In terms of people who inspire me there are so many, from the famous like David Attenborough and Sylvia Earle to some of the amazing planeteers I’m lucky enough to be friends with.
I recently went on a trip to the Great Barrier Reef and was lucky enough to hang out with Lauren Hill, who is an incredible voice for our oceans, and a beautiful surfer. If I can spread the word half as far and surf half as well as her then I’ll be happy.
Where did you get your mermaid tail from and how do you move in it? The mermaid tail was initially for work at the aquarium, but now it’s strictly for conservation and fun. It’s got a built in mono-fin so it’s really made for swimming in, it’s impossible to move on land but in the water it’s heaps of fun.

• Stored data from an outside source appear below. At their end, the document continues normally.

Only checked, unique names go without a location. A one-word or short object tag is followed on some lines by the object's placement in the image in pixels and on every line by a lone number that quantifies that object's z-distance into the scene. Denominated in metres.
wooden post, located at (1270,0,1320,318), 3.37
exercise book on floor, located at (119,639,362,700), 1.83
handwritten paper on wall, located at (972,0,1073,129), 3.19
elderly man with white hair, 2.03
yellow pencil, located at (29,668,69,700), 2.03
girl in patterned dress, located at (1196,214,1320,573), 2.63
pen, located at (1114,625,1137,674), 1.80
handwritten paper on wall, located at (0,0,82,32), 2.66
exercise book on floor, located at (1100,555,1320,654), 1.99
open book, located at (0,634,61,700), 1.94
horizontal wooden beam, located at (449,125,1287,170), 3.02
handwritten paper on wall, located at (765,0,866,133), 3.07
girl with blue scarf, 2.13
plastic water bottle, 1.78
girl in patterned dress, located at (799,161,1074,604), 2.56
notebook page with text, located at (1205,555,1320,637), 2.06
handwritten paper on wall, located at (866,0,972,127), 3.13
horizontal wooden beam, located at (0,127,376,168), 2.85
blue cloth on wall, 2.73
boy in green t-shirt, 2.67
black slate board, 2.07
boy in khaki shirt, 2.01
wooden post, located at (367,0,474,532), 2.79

Tell us about your life as a real mermaid? I look at mermaiding as a great way to get people into ocean conservation. Earlier this year I did some public education stuff and a parade as a mermaid and the media coverage was huge and it raised so much awareness about the opening up of our marine sanctuaries to fishing (http://www.dailytelegraph.com.au/newslocal/northern-beaches/sea-creatures-protest-against-marine-sanctuary-zones-being-opened-for-fishing/story-fngr8hax-1226753655183).
Anything that gets people to reconnect with the magic of the ocean is awesome.
What do the next 5 years hold for Alice Forrest? I’m hoping to improve my surfing and keep saving the world. Hopefully within the next 5 years we stop fracking in Australia, stop the expansion of industrialisation at the reef, get rid of shark nets and drumlines, expand our marine sanctuaries and get bottle refund systems Australia-wide. I think it’s possible. So I’ll keep fighting for those, keep travelling, keep adventuring and keep setting my seconds on fire!